A few weeks ago, the Pacific Northwest, as well as Canada, experienced an unforgiving heat wave that lasted for several weeks. Areas in Washington, Oregon, Montana, and even parts of Western Canada heated up to over 100 degrees. Some areas saw a high around 116-120 degrees! Records were broken in several areas, and worst of all, this had an enormous impact on marine life. An estimated 1 billion sea creatures off the coast of Vancouver have died, due to the heat. "But that number is likely to be much higher," said professor Christopher Harley from the University of British Columbia.
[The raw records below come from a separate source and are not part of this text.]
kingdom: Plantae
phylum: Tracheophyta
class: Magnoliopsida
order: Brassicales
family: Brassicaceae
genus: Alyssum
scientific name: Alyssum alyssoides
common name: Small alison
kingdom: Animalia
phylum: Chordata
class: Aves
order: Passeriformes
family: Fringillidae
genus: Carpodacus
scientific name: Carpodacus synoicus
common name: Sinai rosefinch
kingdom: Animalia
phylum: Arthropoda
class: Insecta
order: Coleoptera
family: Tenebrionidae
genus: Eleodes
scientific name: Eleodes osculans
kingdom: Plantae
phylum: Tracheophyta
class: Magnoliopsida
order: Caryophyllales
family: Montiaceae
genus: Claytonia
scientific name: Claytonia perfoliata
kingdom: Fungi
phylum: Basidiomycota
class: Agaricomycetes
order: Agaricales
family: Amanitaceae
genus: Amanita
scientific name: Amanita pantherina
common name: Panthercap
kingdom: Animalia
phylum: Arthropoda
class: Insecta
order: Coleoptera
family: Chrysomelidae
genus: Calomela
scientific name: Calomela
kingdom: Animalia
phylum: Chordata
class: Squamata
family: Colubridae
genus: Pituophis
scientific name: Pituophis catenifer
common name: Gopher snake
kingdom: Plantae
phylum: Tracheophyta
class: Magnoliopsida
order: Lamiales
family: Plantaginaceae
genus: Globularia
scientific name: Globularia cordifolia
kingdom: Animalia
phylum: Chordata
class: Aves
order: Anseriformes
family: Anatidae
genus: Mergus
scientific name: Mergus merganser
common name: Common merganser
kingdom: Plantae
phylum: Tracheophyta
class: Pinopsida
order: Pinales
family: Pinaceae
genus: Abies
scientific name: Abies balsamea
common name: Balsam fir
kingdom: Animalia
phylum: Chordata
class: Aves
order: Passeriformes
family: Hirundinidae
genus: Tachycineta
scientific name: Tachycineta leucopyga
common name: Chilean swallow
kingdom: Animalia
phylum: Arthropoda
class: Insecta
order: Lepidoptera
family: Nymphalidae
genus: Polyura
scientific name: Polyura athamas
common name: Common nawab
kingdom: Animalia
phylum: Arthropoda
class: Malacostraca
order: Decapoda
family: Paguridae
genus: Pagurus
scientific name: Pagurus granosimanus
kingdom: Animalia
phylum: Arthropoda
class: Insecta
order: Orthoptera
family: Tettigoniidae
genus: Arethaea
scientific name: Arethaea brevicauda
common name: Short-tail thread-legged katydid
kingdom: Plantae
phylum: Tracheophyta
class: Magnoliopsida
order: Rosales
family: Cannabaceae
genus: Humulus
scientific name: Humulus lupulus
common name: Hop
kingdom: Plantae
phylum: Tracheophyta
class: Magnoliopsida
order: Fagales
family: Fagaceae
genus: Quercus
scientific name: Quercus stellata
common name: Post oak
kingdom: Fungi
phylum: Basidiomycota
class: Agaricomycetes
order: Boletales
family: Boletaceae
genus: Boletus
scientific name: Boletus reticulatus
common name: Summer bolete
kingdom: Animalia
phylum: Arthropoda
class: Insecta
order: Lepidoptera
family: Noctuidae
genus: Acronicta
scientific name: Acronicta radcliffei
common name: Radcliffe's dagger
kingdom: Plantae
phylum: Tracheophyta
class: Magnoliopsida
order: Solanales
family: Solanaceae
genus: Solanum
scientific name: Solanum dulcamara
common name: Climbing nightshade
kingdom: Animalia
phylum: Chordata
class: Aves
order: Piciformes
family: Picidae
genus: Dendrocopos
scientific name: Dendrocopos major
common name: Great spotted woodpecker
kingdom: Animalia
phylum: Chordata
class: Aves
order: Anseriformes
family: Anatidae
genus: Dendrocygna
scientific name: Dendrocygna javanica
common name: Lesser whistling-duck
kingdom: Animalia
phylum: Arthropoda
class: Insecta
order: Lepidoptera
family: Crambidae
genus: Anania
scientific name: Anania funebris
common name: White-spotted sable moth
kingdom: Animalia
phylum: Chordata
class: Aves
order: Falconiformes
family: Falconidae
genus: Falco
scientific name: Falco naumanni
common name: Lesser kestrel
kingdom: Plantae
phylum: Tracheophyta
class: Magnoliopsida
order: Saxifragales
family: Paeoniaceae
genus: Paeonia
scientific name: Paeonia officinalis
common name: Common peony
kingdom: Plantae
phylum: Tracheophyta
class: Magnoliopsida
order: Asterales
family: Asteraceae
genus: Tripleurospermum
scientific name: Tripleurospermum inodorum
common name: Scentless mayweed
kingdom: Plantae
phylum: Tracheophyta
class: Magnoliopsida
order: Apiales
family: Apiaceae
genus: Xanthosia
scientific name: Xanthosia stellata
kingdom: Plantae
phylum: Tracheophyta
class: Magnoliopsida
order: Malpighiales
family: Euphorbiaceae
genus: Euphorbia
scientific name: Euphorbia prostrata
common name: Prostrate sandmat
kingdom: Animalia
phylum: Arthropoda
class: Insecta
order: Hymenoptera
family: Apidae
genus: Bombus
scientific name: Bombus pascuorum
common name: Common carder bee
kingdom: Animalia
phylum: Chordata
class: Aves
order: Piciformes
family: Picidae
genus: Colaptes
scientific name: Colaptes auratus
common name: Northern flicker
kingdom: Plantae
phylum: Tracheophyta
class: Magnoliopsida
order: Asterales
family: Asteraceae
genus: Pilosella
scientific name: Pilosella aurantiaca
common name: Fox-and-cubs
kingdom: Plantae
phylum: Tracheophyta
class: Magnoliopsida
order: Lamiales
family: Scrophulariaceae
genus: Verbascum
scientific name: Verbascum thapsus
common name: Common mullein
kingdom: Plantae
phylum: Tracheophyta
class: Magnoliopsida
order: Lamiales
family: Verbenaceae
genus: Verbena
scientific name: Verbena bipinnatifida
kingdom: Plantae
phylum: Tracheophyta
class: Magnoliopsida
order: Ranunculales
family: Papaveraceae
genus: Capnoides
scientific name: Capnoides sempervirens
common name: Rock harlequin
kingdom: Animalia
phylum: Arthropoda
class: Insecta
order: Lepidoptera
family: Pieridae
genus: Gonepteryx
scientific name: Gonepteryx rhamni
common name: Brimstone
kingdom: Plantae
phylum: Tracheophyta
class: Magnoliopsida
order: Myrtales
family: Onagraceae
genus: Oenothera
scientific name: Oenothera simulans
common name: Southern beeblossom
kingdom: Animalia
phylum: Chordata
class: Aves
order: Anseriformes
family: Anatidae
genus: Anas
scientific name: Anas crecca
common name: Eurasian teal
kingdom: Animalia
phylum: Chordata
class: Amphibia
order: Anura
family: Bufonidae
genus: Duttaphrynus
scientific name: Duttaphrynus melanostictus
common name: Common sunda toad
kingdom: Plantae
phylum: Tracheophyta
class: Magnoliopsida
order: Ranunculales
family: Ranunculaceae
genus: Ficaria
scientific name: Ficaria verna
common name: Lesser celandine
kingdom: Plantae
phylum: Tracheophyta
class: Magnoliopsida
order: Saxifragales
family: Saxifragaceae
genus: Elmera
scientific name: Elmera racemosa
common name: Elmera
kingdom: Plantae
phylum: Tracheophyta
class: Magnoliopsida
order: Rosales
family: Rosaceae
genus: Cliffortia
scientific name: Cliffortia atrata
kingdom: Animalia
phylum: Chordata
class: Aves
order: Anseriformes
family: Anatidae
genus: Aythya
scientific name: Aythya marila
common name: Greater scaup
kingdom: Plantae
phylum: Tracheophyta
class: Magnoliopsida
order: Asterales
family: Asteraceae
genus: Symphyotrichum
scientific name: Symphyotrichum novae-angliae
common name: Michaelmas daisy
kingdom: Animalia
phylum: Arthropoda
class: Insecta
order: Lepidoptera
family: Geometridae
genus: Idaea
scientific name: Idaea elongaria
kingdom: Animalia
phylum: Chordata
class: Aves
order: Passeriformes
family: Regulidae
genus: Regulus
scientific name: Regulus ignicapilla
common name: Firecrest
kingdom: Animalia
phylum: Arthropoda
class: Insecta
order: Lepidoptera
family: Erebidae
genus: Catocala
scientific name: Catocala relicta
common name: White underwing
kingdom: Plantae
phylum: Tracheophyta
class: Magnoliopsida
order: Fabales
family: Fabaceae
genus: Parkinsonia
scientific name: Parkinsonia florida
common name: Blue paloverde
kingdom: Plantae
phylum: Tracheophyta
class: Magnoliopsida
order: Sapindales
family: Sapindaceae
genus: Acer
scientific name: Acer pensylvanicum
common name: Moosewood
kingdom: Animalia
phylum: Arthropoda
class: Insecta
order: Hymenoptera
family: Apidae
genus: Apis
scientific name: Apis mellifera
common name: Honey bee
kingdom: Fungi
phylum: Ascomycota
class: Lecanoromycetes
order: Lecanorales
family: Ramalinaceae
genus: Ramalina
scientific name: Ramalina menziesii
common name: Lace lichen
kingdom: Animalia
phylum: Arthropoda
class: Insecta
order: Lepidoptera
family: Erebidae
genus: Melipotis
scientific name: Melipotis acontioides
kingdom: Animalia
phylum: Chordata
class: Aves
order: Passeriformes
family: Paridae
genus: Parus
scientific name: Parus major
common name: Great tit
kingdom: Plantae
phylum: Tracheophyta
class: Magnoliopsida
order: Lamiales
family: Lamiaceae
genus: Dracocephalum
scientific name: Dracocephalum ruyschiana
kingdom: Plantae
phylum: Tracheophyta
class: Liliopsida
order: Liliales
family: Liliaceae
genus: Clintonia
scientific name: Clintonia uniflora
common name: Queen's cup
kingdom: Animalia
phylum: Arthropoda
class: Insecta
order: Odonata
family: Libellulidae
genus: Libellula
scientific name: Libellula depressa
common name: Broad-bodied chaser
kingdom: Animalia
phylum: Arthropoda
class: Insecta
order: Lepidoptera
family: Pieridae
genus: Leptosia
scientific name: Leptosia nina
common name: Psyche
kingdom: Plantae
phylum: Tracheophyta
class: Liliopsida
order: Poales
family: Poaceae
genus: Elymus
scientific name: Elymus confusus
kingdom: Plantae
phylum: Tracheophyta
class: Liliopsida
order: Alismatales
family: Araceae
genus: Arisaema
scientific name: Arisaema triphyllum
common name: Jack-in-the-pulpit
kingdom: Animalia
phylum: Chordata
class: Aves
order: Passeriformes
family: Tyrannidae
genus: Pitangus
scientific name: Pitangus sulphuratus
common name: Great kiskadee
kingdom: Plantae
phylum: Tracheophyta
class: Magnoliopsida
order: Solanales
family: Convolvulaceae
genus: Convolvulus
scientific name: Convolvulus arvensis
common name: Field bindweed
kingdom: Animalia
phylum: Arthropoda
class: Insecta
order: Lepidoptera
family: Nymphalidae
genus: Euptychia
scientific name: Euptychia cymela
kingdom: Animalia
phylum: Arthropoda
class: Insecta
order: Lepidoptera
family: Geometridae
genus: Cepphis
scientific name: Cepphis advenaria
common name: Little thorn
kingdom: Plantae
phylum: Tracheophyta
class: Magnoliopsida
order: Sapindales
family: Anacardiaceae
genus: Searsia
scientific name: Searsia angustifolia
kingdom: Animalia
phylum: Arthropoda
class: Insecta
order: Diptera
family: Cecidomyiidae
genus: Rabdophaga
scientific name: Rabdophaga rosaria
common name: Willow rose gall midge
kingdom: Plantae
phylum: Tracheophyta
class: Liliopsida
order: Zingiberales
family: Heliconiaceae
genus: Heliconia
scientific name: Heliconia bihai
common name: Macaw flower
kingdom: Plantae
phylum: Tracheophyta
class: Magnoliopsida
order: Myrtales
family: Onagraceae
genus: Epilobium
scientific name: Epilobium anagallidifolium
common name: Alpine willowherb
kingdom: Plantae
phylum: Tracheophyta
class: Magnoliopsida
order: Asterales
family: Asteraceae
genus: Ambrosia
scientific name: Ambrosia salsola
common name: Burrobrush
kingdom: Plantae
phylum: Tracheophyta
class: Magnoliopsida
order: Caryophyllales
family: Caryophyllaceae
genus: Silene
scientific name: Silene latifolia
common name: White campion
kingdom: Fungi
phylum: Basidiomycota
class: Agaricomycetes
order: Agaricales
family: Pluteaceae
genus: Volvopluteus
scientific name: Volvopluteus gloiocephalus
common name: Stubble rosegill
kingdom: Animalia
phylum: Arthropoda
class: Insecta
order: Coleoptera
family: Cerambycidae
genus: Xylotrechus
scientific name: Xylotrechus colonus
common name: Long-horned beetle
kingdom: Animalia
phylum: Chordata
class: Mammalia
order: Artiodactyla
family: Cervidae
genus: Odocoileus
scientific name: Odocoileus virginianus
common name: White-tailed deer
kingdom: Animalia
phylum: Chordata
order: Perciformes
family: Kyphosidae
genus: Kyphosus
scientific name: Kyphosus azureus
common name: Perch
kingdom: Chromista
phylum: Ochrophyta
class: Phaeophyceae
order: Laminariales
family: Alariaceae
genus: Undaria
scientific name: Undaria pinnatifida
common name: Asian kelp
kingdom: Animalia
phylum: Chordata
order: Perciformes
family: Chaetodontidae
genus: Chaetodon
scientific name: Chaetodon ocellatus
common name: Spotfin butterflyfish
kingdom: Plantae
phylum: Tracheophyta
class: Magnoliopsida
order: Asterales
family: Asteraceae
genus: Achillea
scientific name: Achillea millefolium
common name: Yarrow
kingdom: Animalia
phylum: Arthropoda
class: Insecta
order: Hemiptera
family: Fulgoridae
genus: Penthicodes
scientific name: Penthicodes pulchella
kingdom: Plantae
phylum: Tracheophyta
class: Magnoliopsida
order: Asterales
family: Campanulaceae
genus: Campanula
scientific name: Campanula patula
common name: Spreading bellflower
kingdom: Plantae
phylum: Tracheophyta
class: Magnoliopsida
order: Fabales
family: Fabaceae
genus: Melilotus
"I've been working in the Pacific Northwest for most of the past 25 years, and I have not seen anything like this here," he said. "This is far more extensive than anything I've ever seen," he goes onto mention. Mostly mussels were affected by this heat wave as he counted the number of sea creatures in a section that represents the entire beach. "I'm also looking for all these dead barnacles. I've been hearing from people about dead clams and crabs and intertidal anemones and sea stars. And once you really start factoring in all these different species, it's been a huge catastrophe for marine life," he said
Heat waves have occurred in this area in the past, but not this bad, as this heatwave was "exceptionally rare". As the climate changes, Harley mentions that this kind of heat wave could start occurring every 5-10 years. If this occurs, marine life will not have time to recover in between the heat waves and whole ecosystems could die off.